■ **Aim of the exercise**: Could you return all of the entries below exactly, minus the pictures?

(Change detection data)
........
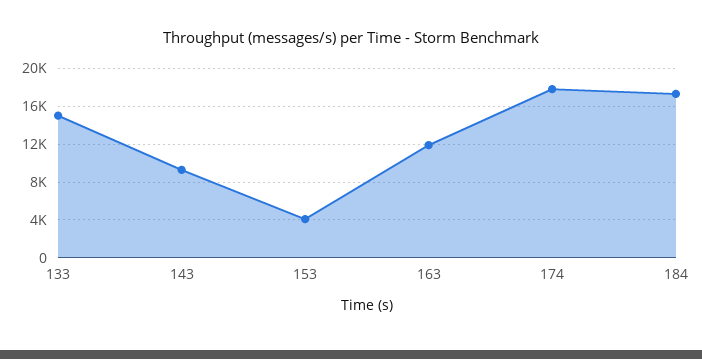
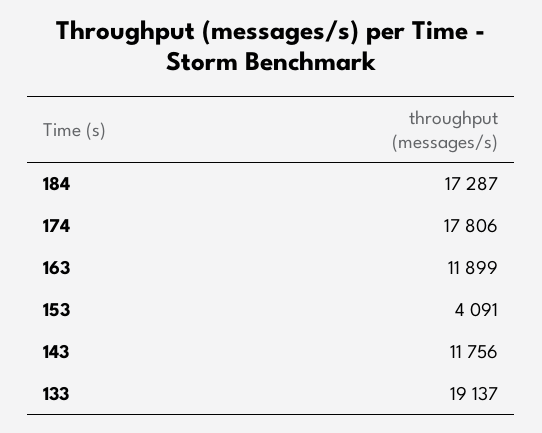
  {
-   "133": 15000,
+   "133": 19137,
-   "143": 9000,
+   "143": 11756,
    "153": 4091,
    "163": 11899,
    "174": 17806,
    "184": 17287
  }

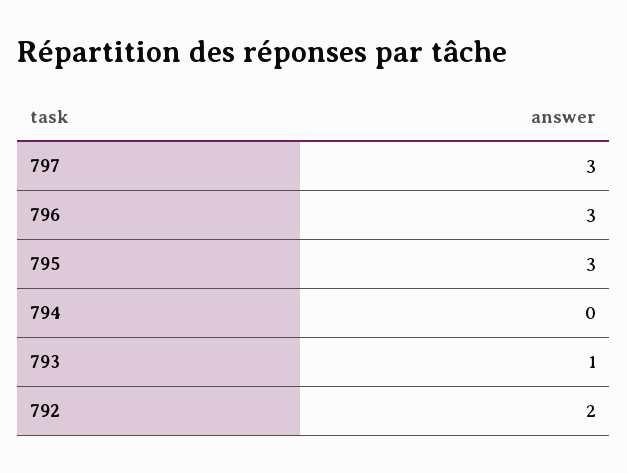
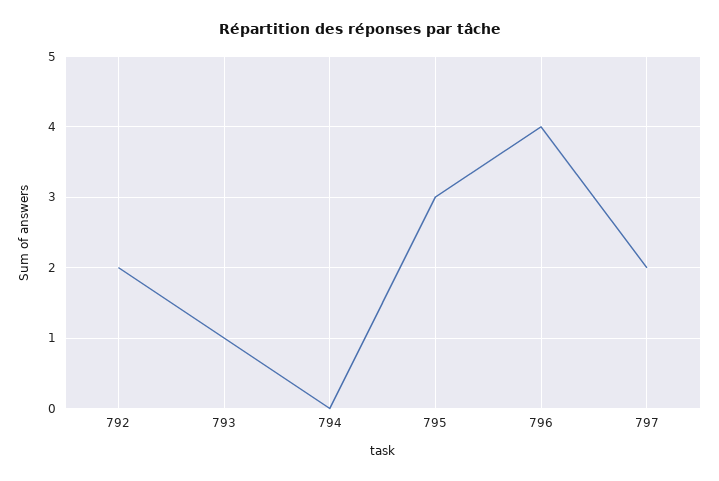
  {
-   "797": 3,
+   "797": 2,
-   "796": 3,
+   "796": 4,
    "795": 3,
    "794": 0,
    "793": 1,
    "792": 2
  }

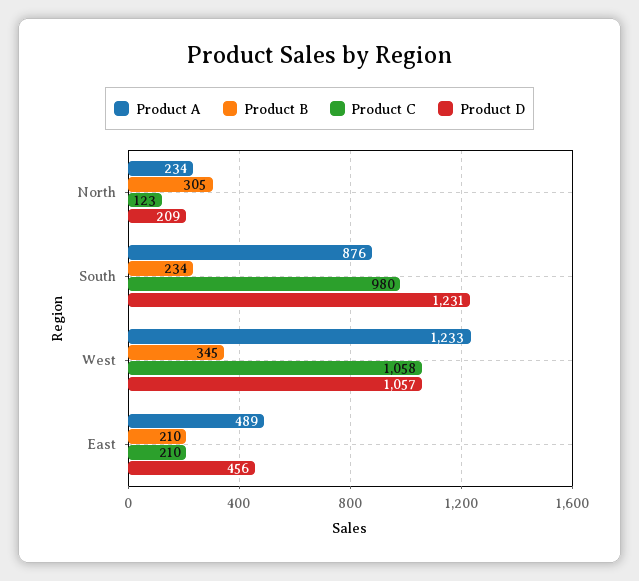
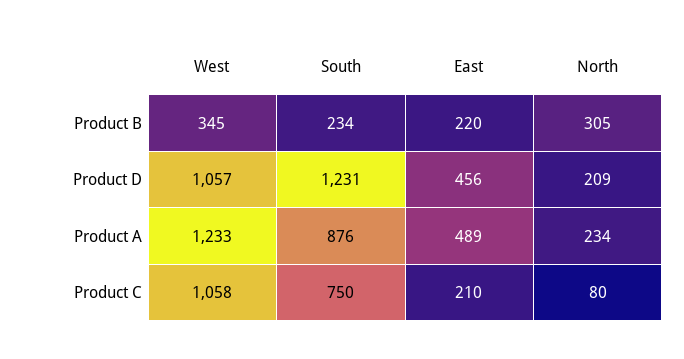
  {
    "Product A": {
      "North": 234,
      "South": 876,
      "West": 1233,
      "East": 489
    },
    "Product B": {
      "North": 305,
      "South": 234,
      "West": 345,
-     "East": 210
+     "East": 220
    },
    "Product C": {
-     "North": 123,
+     "North": 80,
-     "South": 980,
+     "South": 750,
      "West": 1058,
      "East": 210
    },
    "Product D": {
      "North": 209,
      "South": 1231,
      "West": 1057,
      "East": 456
    }
  }

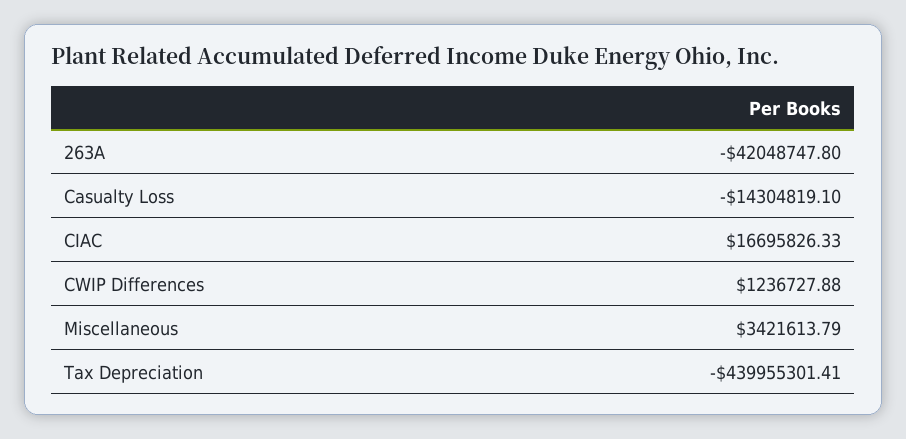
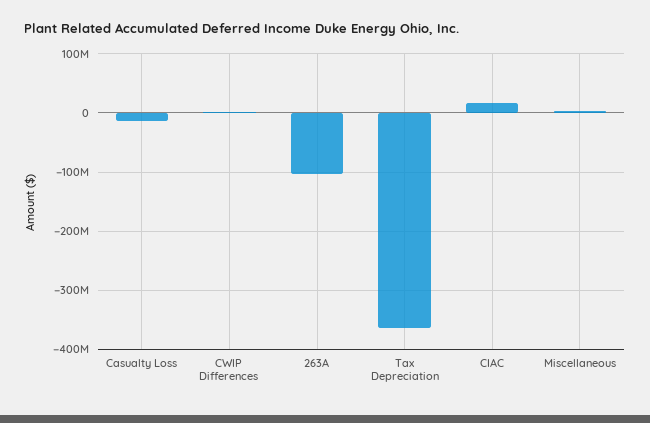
  {
-   "263A": -42048747.8,
+   "263A": -100000000,
    "Casualty Loss": -14304819.1,
    "CIAC": 16695826.33,
    "CWIP Differences": 1236727.88,
    "Miscellaneous": 3421613.79,
-   "Tax Depreciation": -439955301.41
+   "Tax Depreciation": -360000000
  }

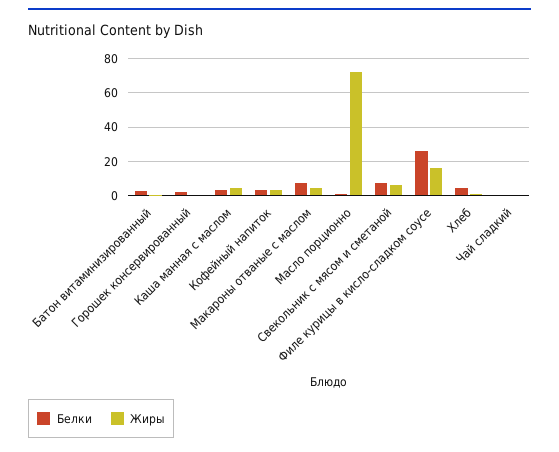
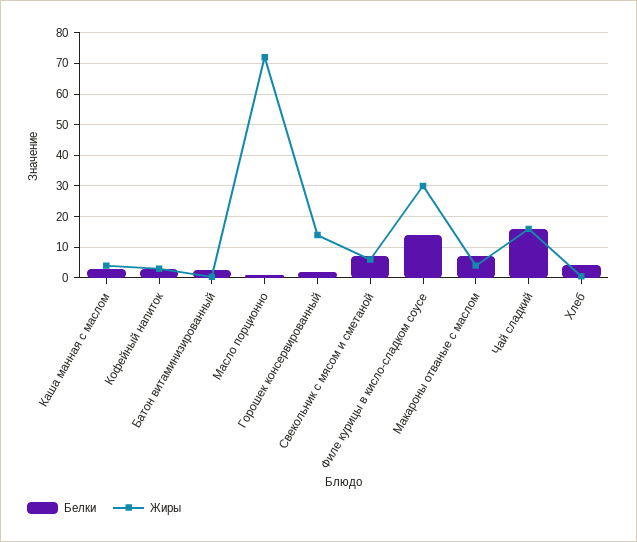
  {
    "Белки": {
      "Батон витаминизированный": 2,
      "Горошек консервированный": 2,
      "Каша манная с маслом": 4,
      "Кофейный напиток": 4,
      "Макароны отваные с маслом": 8,
      "Масло порционно": 2,
      "Свекольник с мясом и сметаной": 8,
-     "Филе курицы в кисло-сладком соусе": 25,
+     "Филе курицы в кисло-сладком соусе": 14,
      "Хлеб": 4,
-     "Чай сладкий": 0
+     "Чай сладкий": 16
    },
    "Жиры": {
      "Батон витаминизированный": 0,
-     "Горошек консервированный": 0,
+     "Горошек консервированный": 14,
      "Каша манная с маслом": 4,
      "Кофейный напиток": 4,
      "Макароны отваные с маслом": 4,
      "Масло порционно": 72,
      "Свекольник с мясом и сметаной": 6,
-     "Филе курицы в кисло-сладком соусе": 15,
+     "Филе курицы в кисло-сладком соусе": 30,
      "Хлеб": 0,
-     "Чай сладкий": 0
+     "Чай сладкий": 16
    }
  }

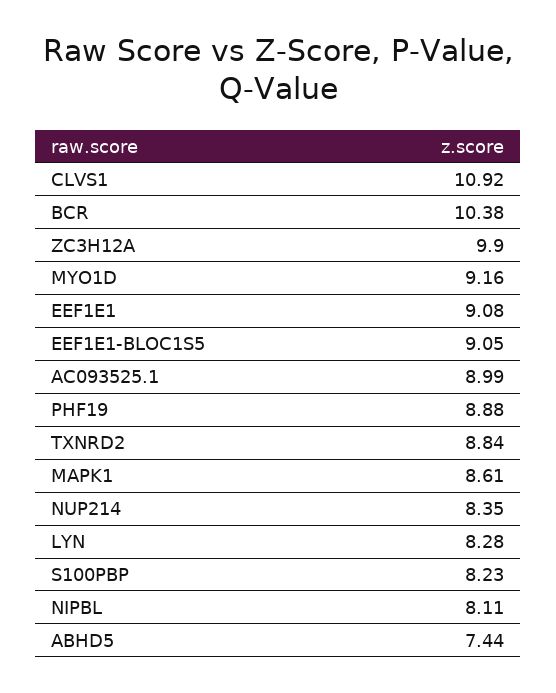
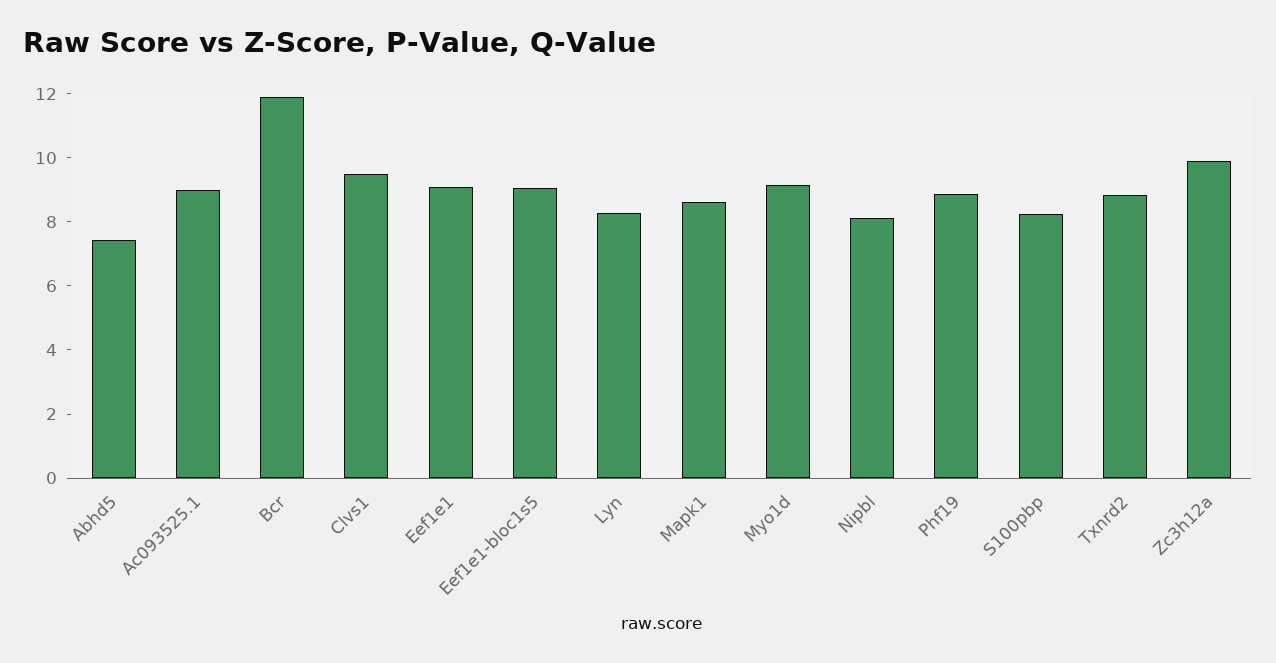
  {
-   "CLVS1": 10.92,
+   "CLVS1": 9.5,
-   "BCR": 10.38,
+   "BCR": 12,
    "ZC3H12A": 9.9,
    "MYO1D": 9.16,
    "EEF1E1": 9.08,
    "EEF1E1-BLOC1S5": 9.05,
    "AC093525.1": 8.99,
    "PHF19": 8.88,
    "TXNRD2": 8.84,
    "MAPK1": 8.61,
-   "NUP214": 8.35,
    "LYN": 8.28,
    "S100PBP": 8.23,
    "NIPBL": 8.11,
    "ABHD5": 7.44
  }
........
■ **Result below**:
  {
-   "133": 15000,
+   "133": 19137,
-   "143": 9000,
+   "143": 11756,
    "153": 4091,
    "163": 11899,
    "174": 17806,
    "184": 17287
  }

  {
-   "797": 3,
+   "797": 2,
-   "796": 3,
+   "796": 4,
    "795": 3,
    "794": 0,
    "793": 1,
    "792": 2
  }

  {
    "Product A": {
      "North": 234,
      "South": 876,
      "West": 1233,
      "East": 489
    },
    "Product B": {
      "North": 305,
      "South": 234,
      "West": 345,
-     "East": 210
+     "East": 220
    },
    "Product C": {
-     "North": 123,
+     "North": 80,
-     "South": 980,
+     "South": 750,
      "West": 1058,
      "East": 210
    },
    "Product D": {
      "North": 209,
      "South": 1231,
      "West": 1057,
      "East": 456
    }
  }

  {
-   "263A": -42048747.8,
+   "263A": -100000000,
    "Casualty Loss": -14304819.1,
    "CIAC": 16695826.33,
    "CWIP Differences": 1236727.88,
    "Miscellaneous": 3421613.79,
-   "Tax Depreciation": -439955301.41
+   "Tax Depreciation": -360000000
  }

  {
    "Белки": {
      "Батон витаминизированный": 2,
      "Горошек консервированный": 2,
      "Каша манная с маслом": 4,
      "Кофейный напиток": 4,
      "Макароны отваные с маслом": 8,
      "Масло порционно": 2,
      "Свекольник с мясом и сметаной": 8,
-     "Филе курицы в кисло-сладком соусе": 25,
+     "Филе курицы в кисло-сладком соусе": 14,
      "Хлеб": 4,
-     "Чай сладкий": 0
+     "Чай сладкий": 16
    },
    "Жиры": {
      "Батон витаминизированный": 0,
-     "Горошек консервированный": 0,
+     "Горошек консервированный": 14,
      "Каша манная с маслом": 4,
      "Кофейный напиток": 4,
      "Макароны отваные с маслом": 4,
      "Масло порционно": 72,
      "Свекольник с мясом и сметаной": 6,
-     "Филе курицы в кисло-сладком соусе": 15,
+     "Филе курицы в кисло-сладком соусе": 30,
      "Хлеб": 0,
-     "Чай сладкий": 0
+     "Чай сладкий": 16
    }
  }

  {
-   "CLVS1": 10.92,
+   "CLVS1": 9.5,
-   "BCR": 10.38,
+   "BCR": 12,
    "ZC3H12A": 9.9,
    "MYO1D": 9.16,
    "EEF1E1": 9.08,
    "EEF1E1-BLOC1S5": 9.05,
    "AC093525.1": 8.99,
    "PHF19": 8.88,
    "TXNRD2": 8.84,
    "MAPK1": 8.61,
-   "NUP214": 8.35,
    "LYN": 8.28,
    "S100PBP": 8.23,
    "NIPBL": 8.11,
    "ABHD5": 7.44
  }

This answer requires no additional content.